Millions of workers who migrate seasonally to cities in search of daily wage labor have been severely affected by the lockdown. Stranded far from their homes without income, thousands had to undertake journeys on foot across state borders for over hundreds of miles to their native places. Kiran Vissa, an activist working in Telangana, helps run a private helpline for migrant workers, which was inundated with over 25,000 requests for food in just 6 days. This is in Hyderabad city, where the state govt had already announced that 350,000 migrant workers will get rations, while the actual number of migrants is likely to be 2 million. Without formal labor rights and government records, even the limited government ration evades a large number of stranded workers, (over 90% in a recent survey). The Stranded Workers Action Network estimates that at the end of the first phase of the lockdown, the need for food among the stranded workers was increasing almost five times faster than ration was reaching them.
Food insecurity and the resulting health concerns are compounding along class and gender lines, with the homeless, slum dwellers, sex workers, malnourished women and children becoming even more vulnerable than before. In rural India too, the scale of hunger is unprecedented. When social activist Ayesha Khatun was distributing masks in Jharkhand, a tribal child asked her why she was muffling their voices while they were forced to go hungry. During the lockdown, the government had asked private employers to refrain from cutting wages. But as the biggest employer in rural India, the government has long-pending dues in the payment of wages under the national rural employment guarantee scheme. There is an overwhelming need for the government to step up and ensure food security for all.

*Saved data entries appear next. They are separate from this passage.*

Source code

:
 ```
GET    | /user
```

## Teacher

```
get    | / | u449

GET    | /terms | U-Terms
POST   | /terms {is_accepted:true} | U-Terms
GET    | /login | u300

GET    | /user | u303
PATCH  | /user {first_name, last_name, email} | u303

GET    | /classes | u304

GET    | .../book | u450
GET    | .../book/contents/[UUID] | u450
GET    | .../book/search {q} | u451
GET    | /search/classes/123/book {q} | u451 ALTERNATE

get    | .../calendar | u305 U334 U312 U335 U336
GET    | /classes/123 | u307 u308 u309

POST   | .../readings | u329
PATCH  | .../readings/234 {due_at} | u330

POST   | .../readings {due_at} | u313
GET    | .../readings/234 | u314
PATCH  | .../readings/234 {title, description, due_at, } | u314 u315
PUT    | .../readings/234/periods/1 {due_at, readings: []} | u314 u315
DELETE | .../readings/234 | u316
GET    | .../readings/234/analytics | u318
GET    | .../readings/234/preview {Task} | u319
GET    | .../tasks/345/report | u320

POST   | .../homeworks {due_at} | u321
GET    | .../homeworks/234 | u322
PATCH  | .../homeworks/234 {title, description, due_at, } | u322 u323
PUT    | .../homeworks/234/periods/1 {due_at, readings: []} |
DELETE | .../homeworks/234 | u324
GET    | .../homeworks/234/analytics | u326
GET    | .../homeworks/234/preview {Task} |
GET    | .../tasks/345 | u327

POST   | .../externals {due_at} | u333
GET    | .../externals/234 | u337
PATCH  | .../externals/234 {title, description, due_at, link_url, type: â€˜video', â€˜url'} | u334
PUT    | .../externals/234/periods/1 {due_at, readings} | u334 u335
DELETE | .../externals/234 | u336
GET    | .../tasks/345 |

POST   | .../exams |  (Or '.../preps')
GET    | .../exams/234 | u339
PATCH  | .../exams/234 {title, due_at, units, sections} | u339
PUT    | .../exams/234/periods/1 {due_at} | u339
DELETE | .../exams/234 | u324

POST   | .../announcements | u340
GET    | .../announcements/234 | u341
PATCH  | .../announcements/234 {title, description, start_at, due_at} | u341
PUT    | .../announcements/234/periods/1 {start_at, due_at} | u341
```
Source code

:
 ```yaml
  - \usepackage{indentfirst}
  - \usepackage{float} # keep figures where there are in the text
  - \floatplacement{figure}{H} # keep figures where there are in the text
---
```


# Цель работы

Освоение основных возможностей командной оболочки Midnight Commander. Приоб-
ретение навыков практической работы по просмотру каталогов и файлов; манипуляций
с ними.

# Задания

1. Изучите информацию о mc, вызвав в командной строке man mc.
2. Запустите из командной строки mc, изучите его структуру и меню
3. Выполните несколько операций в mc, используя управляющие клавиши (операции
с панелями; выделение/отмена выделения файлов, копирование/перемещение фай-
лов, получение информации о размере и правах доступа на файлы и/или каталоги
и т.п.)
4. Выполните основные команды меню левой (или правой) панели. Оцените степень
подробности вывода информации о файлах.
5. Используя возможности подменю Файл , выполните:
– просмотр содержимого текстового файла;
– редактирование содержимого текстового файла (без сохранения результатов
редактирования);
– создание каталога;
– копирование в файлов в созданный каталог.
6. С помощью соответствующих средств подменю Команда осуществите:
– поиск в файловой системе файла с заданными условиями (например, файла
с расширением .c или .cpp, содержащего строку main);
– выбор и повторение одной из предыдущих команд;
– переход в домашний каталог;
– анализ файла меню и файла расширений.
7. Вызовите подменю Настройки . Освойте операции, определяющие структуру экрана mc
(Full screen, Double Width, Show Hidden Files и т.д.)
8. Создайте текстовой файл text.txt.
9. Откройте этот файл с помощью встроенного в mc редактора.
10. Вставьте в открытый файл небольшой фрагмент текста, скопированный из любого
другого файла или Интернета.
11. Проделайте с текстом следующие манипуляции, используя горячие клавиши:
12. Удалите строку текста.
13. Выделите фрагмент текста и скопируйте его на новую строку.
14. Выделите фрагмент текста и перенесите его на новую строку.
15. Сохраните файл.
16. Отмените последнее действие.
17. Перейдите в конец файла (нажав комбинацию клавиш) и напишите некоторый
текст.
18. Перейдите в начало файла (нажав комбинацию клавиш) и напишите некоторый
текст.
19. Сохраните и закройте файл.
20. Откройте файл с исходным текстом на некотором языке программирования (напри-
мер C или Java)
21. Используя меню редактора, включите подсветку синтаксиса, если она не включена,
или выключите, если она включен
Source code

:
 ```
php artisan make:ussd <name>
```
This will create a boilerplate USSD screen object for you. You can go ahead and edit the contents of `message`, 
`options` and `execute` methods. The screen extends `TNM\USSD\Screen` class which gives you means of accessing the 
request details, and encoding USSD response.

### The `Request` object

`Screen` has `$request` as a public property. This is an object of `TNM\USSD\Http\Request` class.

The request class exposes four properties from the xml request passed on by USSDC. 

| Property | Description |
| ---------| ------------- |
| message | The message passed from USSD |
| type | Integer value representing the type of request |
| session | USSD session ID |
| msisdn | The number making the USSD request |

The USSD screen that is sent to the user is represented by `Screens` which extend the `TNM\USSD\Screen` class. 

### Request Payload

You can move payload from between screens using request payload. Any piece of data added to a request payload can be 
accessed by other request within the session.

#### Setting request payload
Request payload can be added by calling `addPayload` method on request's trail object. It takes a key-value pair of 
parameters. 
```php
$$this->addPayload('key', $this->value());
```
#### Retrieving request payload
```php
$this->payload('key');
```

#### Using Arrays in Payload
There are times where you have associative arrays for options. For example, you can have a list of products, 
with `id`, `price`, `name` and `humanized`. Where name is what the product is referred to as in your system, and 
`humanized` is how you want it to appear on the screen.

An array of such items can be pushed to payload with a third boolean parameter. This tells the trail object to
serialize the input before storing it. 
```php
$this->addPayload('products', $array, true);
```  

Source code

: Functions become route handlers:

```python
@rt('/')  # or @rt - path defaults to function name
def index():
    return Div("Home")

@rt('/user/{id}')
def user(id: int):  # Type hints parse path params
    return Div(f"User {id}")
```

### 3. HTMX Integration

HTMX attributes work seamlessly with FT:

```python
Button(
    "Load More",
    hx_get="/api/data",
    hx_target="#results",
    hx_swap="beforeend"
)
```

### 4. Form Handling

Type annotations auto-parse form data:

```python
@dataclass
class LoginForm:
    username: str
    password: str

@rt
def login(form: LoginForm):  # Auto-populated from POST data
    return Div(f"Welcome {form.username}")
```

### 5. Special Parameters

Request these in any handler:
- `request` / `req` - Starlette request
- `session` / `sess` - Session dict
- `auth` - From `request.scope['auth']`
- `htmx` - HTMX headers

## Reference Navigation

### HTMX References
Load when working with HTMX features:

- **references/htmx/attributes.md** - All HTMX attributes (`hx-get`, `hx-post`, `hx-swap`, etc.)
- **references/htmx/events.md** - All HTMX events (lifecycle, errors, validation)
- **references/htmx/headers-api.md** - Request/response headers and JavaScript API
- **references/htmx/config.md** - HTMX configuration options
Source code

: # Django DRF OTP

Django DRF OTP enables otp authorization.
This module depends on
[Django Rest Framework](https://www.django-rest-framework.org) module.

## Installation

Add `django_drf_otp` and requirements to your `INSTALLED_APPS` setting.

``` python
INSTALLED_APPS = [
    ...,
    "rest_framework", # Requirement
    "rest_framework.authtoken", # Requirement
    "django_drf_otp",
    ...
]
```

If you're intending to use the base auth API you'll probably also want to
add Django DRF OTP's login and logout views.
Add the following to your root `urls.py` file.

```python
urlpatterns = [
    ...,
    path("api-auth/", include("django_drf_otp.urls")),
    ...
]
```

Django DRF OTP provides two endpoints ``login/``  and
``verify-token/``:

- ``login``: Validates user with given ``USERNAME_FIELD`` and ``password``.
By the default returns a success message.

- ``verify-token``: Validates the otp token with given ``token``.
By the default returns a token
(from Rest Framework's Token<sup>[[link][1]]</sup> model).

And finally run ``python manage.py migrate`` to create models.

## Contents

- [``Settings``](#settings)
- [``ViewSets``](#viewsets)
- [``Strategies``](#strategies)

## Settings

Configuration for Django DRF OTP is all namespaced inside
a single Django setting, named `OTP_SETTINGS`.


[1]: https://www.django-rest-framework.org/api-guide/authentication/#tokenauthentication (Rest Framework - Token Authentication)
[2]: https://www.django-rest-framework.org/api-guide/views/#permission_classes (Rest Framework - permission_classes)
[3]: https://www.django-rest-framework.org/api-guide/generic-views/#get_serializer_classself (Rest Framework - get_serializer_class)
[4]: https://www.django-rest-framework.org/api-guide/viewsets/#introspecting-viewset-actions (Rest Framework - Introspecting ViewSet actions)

The Food Corporation of India reports 77 million tonnes of food grains in their reserve, with more to be procured after the spring harvest. The urgent need of the hour is to distribute enough food grain through a universal public distribution system in a decentralized manner. Over 100 million people are not covered by the current public distribution system. It is necessary for this relief to reach the needy without the hassle of ration cards and proof of receipt, at least for the duration of the lockdown – a demand echoed by activists, and economists like Amartya Sen, Abhijit Banerjee, Jean Dreze, and Raghuram Rajan.
Addressing the hunger crisis caused by the lockdown has been the priority of social activists, but the poor disproportionately face a health crisis too. For the millions living in urban slums, social distancing is an impractical concept. Across India, non-COVID healthcare has plummeted, with the closure of numerous private clinics and suspension of basic immunization and primary healthcare facilities. Making these essential services available while ensuring that healthcare workers are protected is of paramount importance. The government has finally announced that the millions of stranded workers can finally go back to their families, but it must ensure that they are afforded safe means of travel, access to COVID-19 testing, and suitable quarantine facilities in the villages.
The pandemic and the lockdown have exposed deep fissures of injustice and inequality in India. But, it is also an opportunity to correct historical mistakes and apathy and chart out a new future for the country. Millions have been affected adversely, but it is not yet too late for the government to heal its people with food, dignity, and healthcare.
Subhayan Sahu and Sridevi Venkatesan volunteer with AID and are part of AID’s COVID-19 Response Team. They are PhD students at the University of Maryland and University of Toronto respectively.